Exhibition galleries are filled with bright colors and complex, graphic patterns comprising familiar geometric shapes. Vasarely utilized circles, squares, rhomboids, and ellipses to devise a varied and optically engaging range of artwork, believing these shapes served as building blocks in a universal visual alphabet. Vasarely’s elemental visual vocabulary reflects the artist’s beliefs that art should be accessible to all. To capture the spirit of Vasarely’s egalitarian art philosophy and unlock the creative potential of geometric shapes, students laidout patterns of felt circles and squares on boards in the galleries. This simple, interactive exercise connects essential elements of composition and color theory to the artwork on view, inviting students to observe how a color’s proximity to other hues can alter our perception of its intensity.

 

 

The lively, interactive nature of Op Art presents opportunities to explore classic optical illusions, like the Ames Room, replicated as a model for docents to share with students, illustrating how our perceptions of space and scale can be altered.

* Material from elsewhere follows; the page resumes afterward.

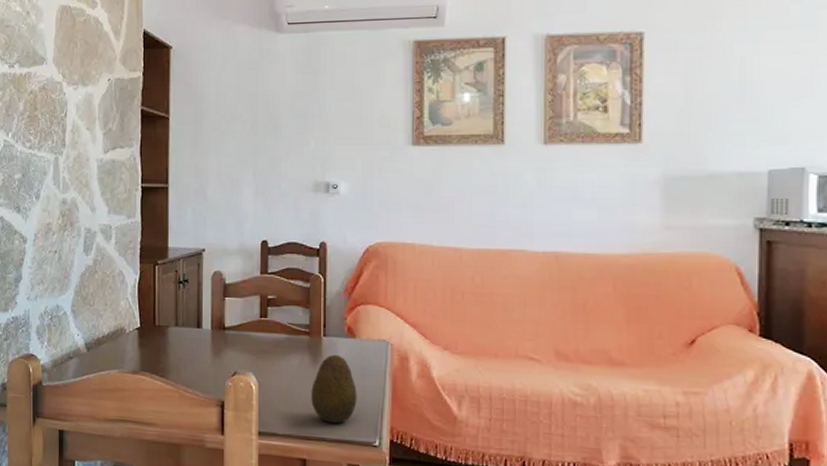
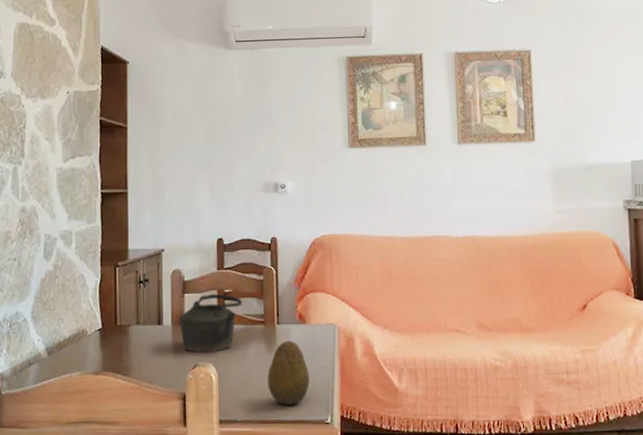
teapot: none [219,299,287,361] -> present [179,293,243,353]

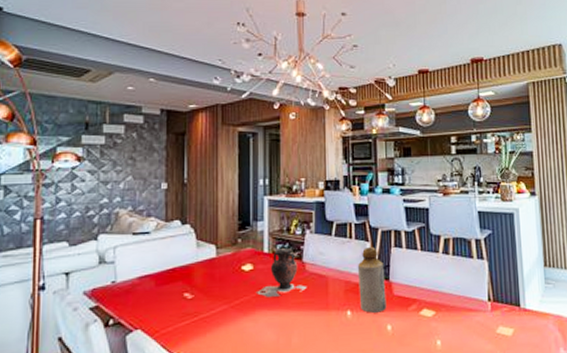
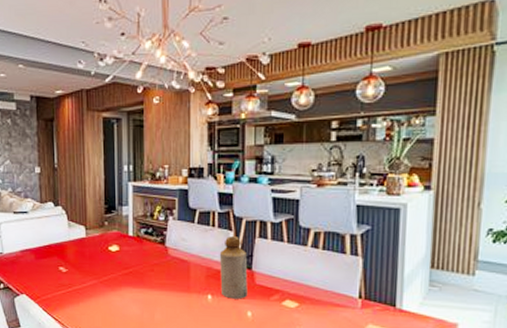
vase: present [255,248,307,297] -> none [121,233,169,276]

With students’ time in the galleries limited to half an hour, the Art Cluster experience needed to be fun and high impact – think 3-D glasses – leaving students with a memorable introduction to the artwork of Victor Vasarely.

 

 

 

Hands-on art making in the Museum’s classroom included a flurry of activity as students used colorful cardstock and strips of paper to create striped patterns for their Op Art-inspired artworks. Students traced onto a sheet of striped paper stencils of animals and geometric shapes, which were then cut out and overlaid onto a second, making sure the shape stripes alternated with the background-color stripes. This project reflects Vasarely’s use of stripes in alternating colors to depict shapes without the use of contour lines, as seen in his serigraph Zébres.

 

Victor Vasarely, Zébres, 1965, serigraph, from the collection of Herakleidon Museum, Athens, Greece

We’re confident students left the Woodson Art Museum inspired for their continued Art Cluster art making. See the creative responses to Vasarely’s artworks at the Marathon County Public Library, Saturday, March 2 through Wednesday, March 20.